*Source:*
━━━━━━━━━━━━━━━━━━━━
Unless the coordinate system is well adapted to the geometry of the surfaces on which the boundary conditions are imposed, the lattice points will only roughly describe the geometry. One can always improve the accuracy by using a non-uniform lattice spacing, and place more points in the regions near the surfaces, or by transforming to a coordinate system in which the boundary conditions are expressed more naturally.
In any event, the boundary conditions will then provide the values of the \(\phi_{ij}\) at some subset of lattice points.
At a point far away from the boundaries, the boundary conditions do not enter directly. However, consider the equation at a point just next to the boundary, say \((i, N-1)\). Since \(\phi_{iN}\) is specified as a part of the boundary conditions, we can rewrite the equation as:
\(4 \phi_{iN-1} - \phi_{i+1N-1} - \phi_{i-1N-1} - \phi_{iN-2} = h^2 S_{ij} + \phi_{iN}\).
Therefore, \(\phi_{iN}\) enters not as an unknown, but rather as an inhomogeneous, known term.
These considerations show that the discrete approximation to the PDE is equivalent to a system of linear equations for the unknown values of \(\phi\) at the interior points.
In matrix notation:
\(\mathbf{M} \mathbf{\phi} = \mathbf{s}\),
where \(\mathbf{M}\) is the matrix appearing in the linear system of equations, and the inhomogeneous term \(\mathbf{s}\) is proportional to \(S\) at the interior points, and linearly related to the boundary conditions on \(\phi\).
In any sort of practical situation, there are a very large number of these equations, e.g. \(N^2 = 2500\) for, say, \(N=50\), so the solution by direct matrix inversion can be impractical.
Fortunately, sincew the discrete approximation to the Laplacian involves only neighboring points, most of the elements of \(\mathbf{M}\) vanish (since it is sparse), and there are efficient iterative techniques for solving the matrix equation.
━━━━━━━━━━━━━━━━━━━━
*What to work on:*
a: In the passage on boundary conditions, how many equations arise when N is 50?
b: Translate this sentence from the passage on boundary conditions into Spanish: "Unless the coordinate system is well adapted to the geometry of the surfaces on which the boundary conditions are imposed, the lattice points will only roughly describe the geometry."
The lines that come after the passage on boundary conditions are separate material.

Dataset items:
━━━━━━━━━━━━━━━━━━━━
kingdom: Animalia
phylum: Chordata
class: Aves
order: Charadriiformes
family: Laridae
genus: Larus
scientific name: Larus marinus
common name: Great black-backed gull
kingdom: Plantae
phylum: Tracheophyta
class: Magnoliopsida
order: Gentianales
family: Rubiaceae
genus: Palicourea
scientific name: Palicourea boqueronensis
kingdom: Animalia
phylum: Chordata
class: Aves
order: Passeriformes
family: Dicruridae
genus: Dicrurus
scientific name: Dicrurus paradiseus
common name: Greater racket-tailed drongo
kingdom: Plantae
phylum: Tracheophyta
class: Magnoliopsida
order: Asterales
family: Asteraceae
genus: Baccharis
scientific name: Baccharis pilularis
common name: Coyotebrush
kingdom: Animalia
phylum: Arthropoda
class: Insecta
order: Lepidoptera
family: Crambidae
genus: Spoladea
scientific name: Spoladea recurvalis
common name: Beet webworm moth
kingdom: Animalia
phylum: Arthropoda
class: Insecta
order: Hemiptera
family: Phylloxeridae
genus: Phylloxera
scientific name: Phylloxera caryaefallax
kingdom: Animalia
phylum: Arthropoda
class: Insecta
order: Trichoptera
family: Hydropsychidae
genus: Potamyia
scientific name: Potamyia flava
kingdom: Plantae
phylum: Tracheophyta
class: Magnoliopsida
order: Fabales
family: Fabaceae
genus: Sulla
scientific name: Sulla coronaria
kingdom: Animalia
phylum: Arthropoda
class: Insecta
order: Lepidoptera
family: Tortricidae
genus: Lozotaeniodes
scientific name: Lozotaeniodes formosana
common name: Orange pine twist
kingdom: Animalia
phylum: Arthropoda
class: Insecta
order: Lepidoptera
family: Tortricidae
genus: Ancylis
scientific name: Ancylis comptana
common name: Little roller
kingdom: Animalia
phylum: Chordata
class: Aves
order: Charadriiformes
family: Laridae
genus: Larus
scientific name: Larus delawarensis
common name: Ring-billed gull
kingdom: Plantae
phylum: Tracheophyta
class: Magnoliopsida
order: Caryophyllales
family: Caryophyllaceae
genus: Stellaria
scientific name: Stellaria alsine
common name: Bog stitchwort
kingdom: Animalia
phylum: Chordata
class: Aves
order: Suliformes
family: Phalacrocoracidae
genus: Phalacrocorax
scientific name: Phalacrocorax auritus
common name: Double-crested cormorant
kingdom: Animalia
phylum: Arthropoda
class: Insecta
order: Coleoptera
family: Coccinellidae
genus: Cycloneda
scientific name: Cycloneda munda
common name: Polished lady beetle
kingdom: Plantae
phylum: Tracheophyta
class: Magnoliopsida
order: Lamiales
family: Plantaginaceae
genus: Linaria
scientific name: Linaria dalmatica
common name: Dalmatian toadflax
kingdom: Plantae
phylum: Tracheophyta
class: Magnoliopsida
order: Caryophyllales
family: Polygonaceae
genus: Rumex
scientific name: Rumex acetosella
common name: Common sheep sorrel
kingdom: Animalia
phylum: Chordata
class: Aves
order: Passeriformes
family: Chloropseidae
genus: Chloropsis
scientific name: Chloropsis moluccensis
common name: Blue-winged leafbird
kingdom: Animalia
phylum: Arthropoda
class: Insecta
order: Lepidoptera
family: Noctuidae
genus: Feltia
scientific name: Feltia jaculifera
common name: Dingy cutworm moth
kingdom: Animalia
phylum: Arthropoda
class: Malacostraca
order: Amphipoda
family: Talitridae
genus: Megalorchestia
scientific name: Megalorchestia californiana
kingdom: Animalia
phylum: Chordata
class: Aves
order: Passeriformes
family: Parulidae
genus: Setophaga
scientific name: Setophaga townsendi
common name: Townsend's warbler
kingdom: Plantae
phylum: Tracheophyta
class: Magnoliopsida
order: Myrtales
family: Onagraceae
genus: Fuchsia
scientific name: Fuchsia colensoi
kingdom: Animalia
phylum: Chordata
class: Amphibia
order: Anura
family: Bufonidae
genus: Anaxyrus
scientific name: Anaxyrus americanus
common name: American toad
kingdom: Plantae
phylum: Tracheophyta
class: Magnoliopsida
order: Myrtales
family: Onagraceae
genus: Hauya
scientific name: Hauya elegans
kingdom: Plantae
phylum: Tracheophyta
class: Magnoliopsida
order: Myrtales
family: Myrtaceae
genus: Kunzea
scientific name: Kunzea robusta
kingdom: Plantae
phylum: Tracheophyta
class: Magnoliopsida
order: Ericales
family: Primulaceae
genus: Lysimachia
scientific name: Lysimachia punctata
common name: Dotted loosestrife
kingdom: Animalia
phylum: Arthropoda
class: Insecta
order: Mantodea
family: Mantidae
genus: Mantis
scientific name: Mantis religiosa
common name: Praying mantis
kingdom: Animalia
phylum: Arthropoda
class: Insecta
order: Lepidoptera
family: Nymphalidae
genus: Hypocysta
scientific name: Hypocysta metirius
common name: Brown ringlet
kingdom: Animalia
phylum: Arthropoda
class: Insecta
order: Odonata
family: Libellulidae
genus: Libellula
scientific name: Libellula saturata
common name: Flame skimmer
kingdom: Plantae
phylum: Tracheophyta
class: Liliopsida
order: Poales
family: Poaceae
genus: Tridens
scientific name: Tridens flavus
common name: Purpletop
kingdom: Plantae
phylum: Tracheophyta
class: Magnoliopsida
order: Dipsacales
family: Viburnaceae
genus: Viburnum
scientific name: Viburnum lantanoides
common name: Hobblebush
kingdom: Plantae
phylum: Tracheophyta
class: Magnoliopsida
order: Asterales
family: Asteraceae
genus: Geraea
━━━━━━━━━━━━━━━━━━━━
*Per-task outputs:*
a: 2500 equations.

b: A menos que el sistema de coordenadas esté bien adaptado a la geometría de las superficies sobre las que se imponen las condiciones de contorno, los puntos de la red solo describirán la geometría de forma aproximada.